Criminal Law – Sentencing:
Cheshire, No. 2016-0530, September 11, 2018
Reversed and remanded.
- Whether the trial court properly denied the defendant’s request for pretrial confinement credit toward suspended sentence.
In 2011, Defendant pled guilty to receiving stolen property and was sentenced to four to 14 years in state prison, suspended for 15 years, with the condition that Defendant be of good behavior. On October 10, 2015, Defendant was arrested for an August 31, 2015 burglary and he was unable to post bail so remained in prison pending resolution of the charges. On July 8, 2016, the State moved to impose Defendant’s 2011 suspended sentence based on the violation of the good behavior condition because of the commission of the 2015 burglary. On August 24, 2016, the trial court imposed three to six years of the 2011 sentence.
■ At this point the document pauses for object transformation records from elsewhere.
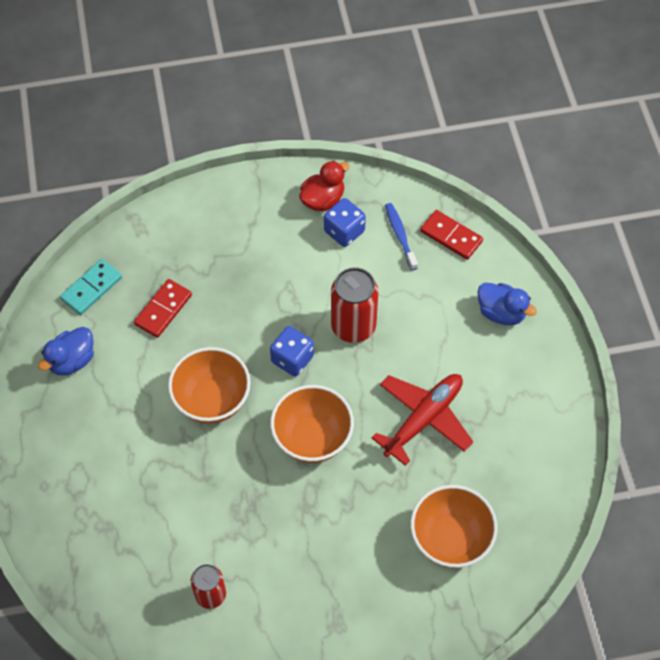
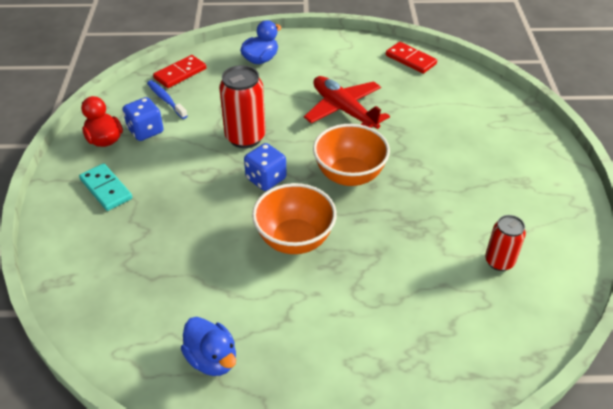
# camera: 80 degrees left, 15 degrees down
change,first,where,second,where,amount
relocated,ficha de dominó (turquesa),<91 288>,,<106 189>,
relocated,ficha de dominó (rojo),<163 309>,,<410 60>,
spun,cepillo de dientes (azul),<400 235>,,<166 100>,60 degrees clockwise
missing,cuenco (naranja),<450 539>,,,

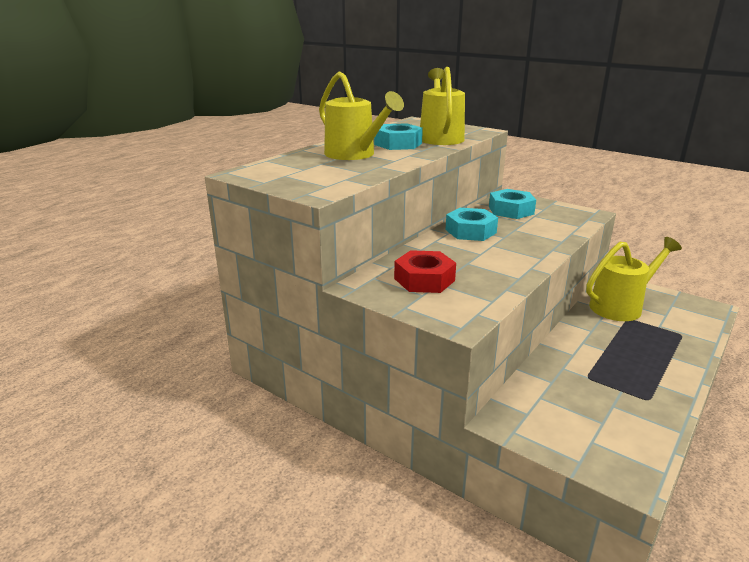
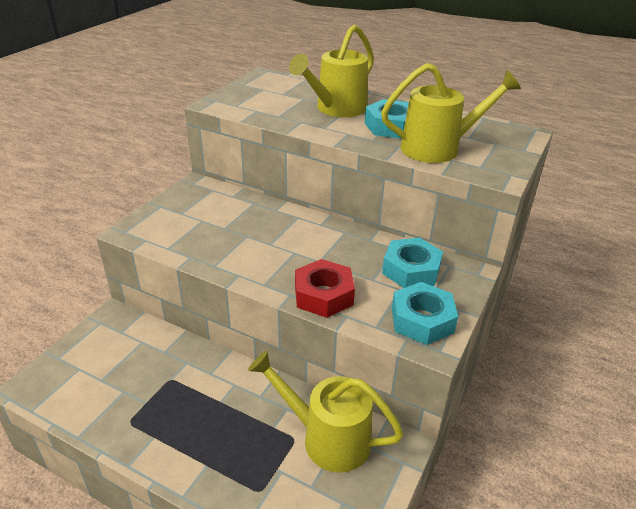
# camera: 80 degrees right, 10 degrees up
change,first,where,second,where,amount
relocated,tuerca (rojo),<424 279>,,<323 295>,
relocated,tuerca (turquesa),<470 231>,,<422 320>,
spun,regadera (amarillo),<621 306>,,<326 437>,150 degrees clockwise

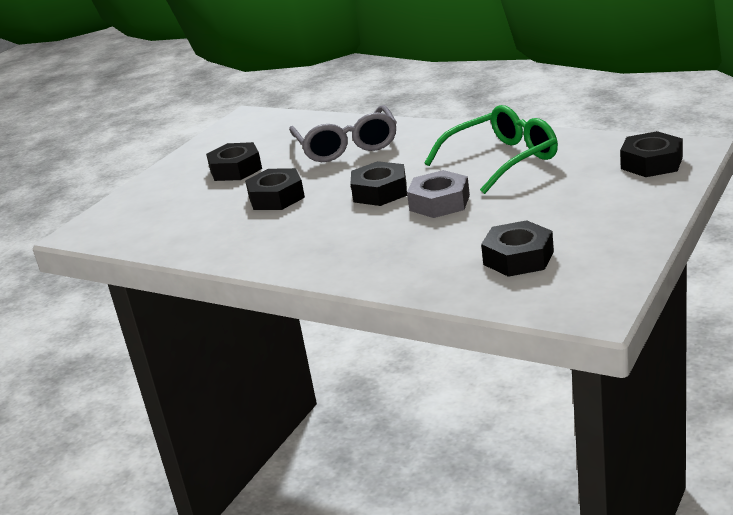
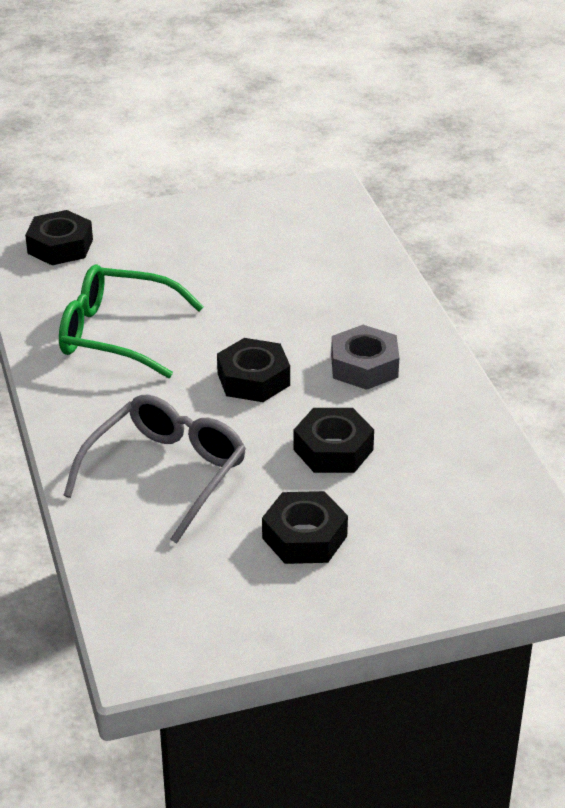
# camera: 140 degrees left, 10 degrees up
change,first,where,second,where,amount
relocated,tuerca (gris),<439 203>,,<364 366>,
missing,tuerca (negro),<518 258>,,,

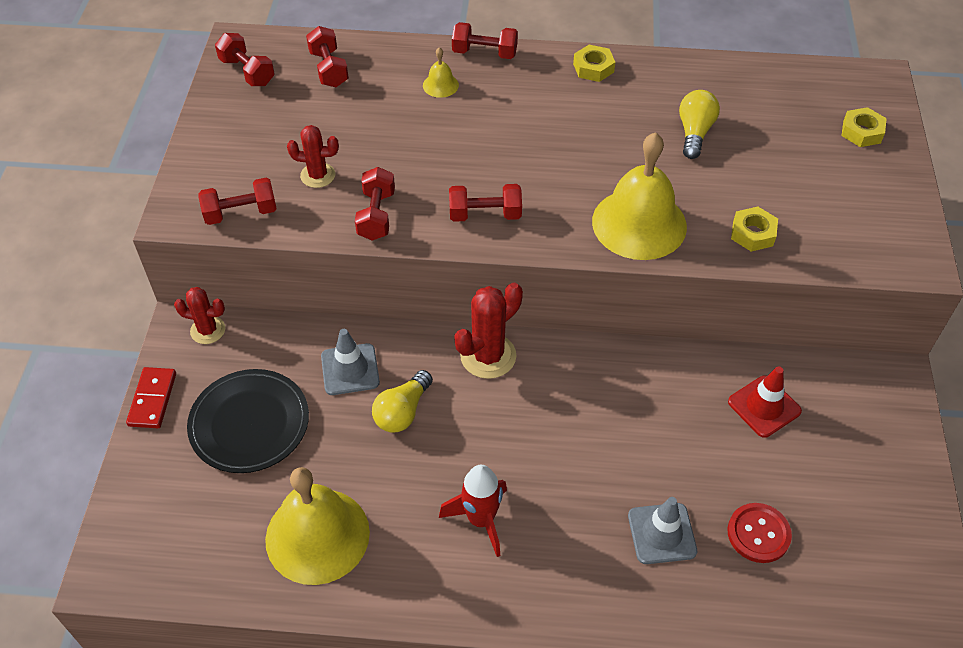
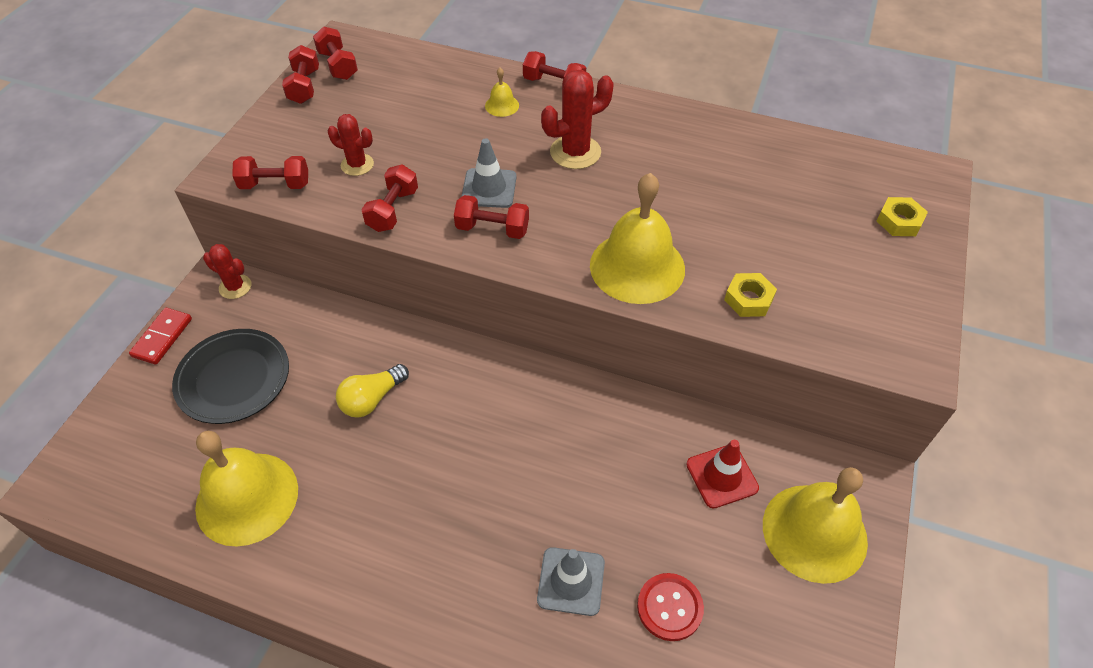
# camera: 15 degrees right, 0 degrees up
change,first,where,second,where,amount
relocated,mancuerna (rojo),<329 69>,,<304 87>,
relocated,cono de tráfico (gris),<350 369>,,<489 188>,
missing,cohete (rojo),<481 520>,,,
relocated,cactus (rojo),<488 356>,,<575 152>,
missing,tuerca (amarillo),<593 68>,,,
missing,bombilla (amarillo),<694 133>,,,
appeared,,,campana (amarillo),<814 532>,

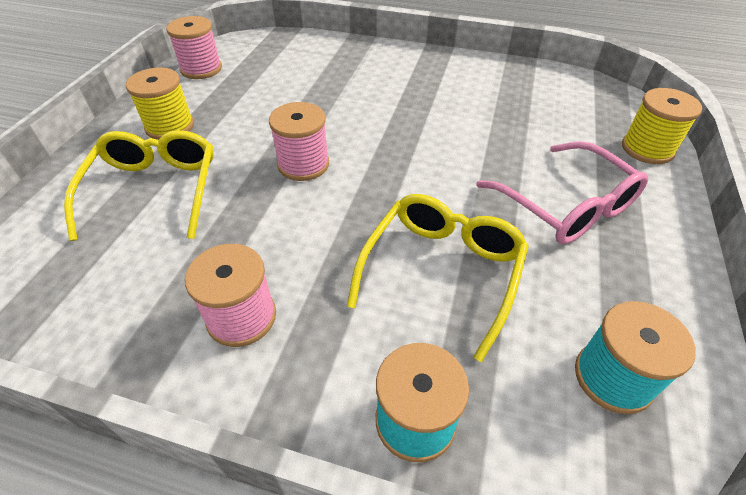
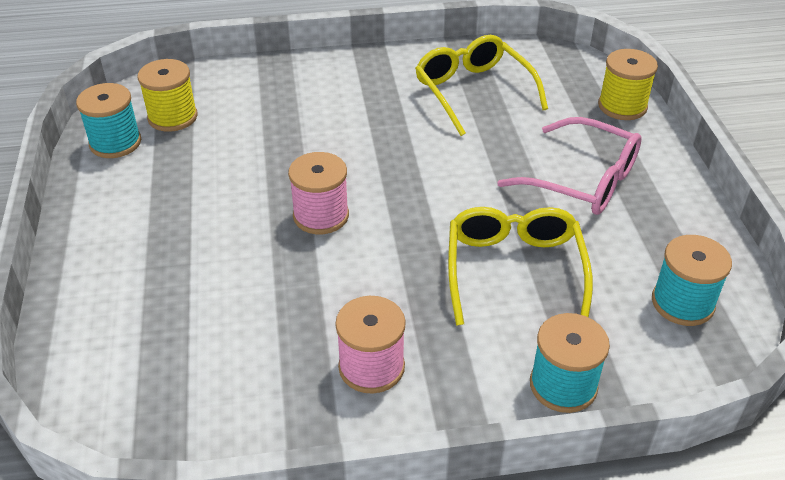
# camera: 25 degrees left, 5 degrees down
change,first,where,second,where,amount
relocated,gafas (amarillo),<154 190>,,<473 92>,
relocated,carrete (amarillo),<170 126>,,<172 117>,
colour,carrete (rosa),<201 69>,carrete (turquesa),<115 143>,

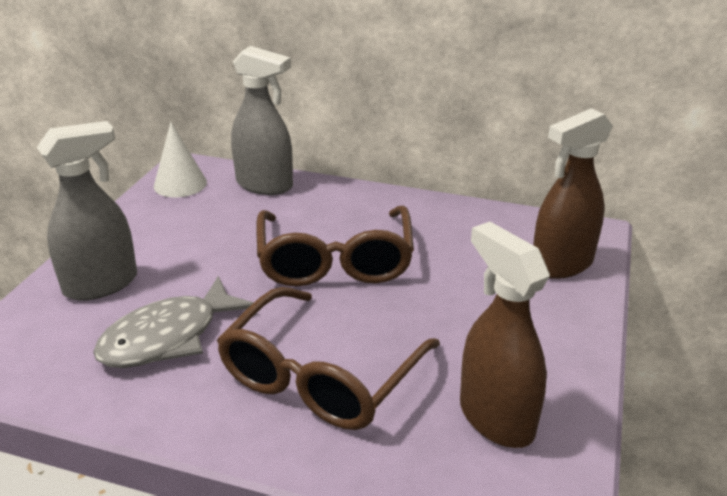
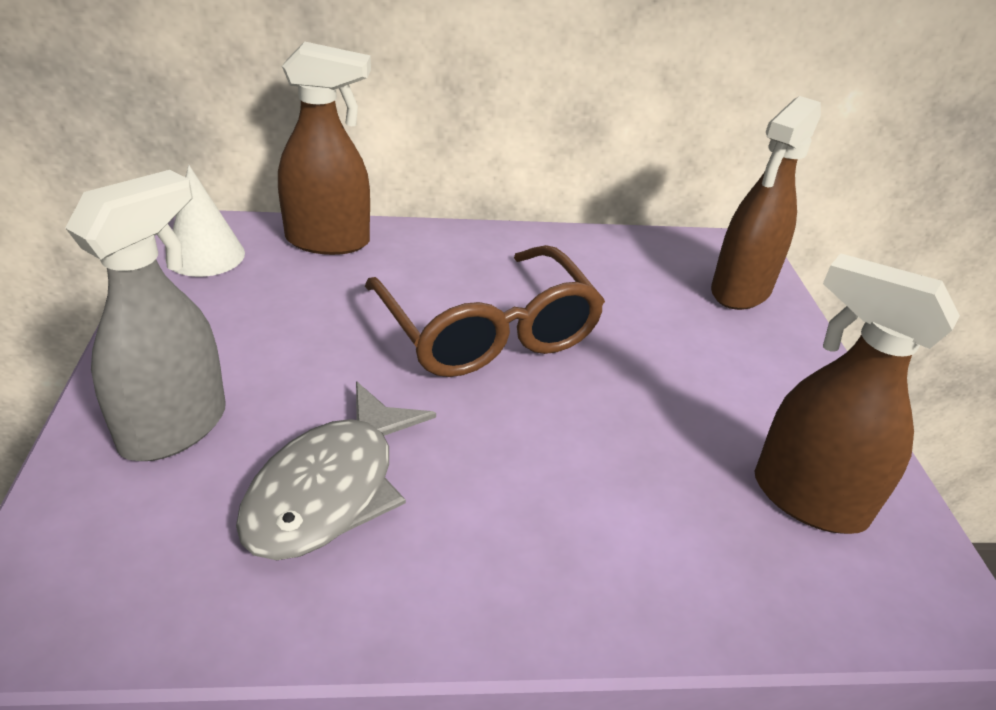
# camera: 25 degrees left, 5 degrees up
change,first,where,second,where,amount
missing,gafas (marrón),<320 377>,,,
colour,pulverizador (gris),<265 185>,pulverizador (marrón),<328 241>,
Defendant moved for pretrial confinement credit pursuant to RSA 651:3 and RSA 651-A:23 on the basis that he had remained in prison solely due to his indigence and had he not been indigent, and posted bail, then he would have been released on bail until the August 24, 2016 finding entered.
The trial court denied Defendant’s motion on the grounds that Defendant was being held pursuant to the new charges and he would receive pretrial credit on any sentence he received if convicted of those charges. Defendant appealed arguing that he would serve nearly an additional year over the imposition of the suspended sentence due to his indigency and such constituted impermissible discrimination intended to be prohibited by the presentence confinement statute.
Noting the purpose of the presentence confinement credit statutes to be prevention of an indigent defendant from serving a different amount of time from an otherwise identically situated defendant with the ability to furnish bail, the court interpreted the statutes to allow Defendant to receive credit for time served prior to imposition of the suspended sentence. The court explained that the trial court conducted the equivalent of a trial regarding Defendant’s violation of the good behavior condition of his 2011 sentence and found that Defendant’s presentence confinement related to the 2011 “criminal episode” because the sentence was imposed based on the 2011 suspended sentence.
The court remanded with instructions for the trial court to grant pretrial credit toward the 2011 suspended sentence.
Gordon J. MacDonald, attorney general, and Elizabeth C. Woodcock, assistant attorney general, for the State; Christine C. List, assistant appellate defender, for the defendant.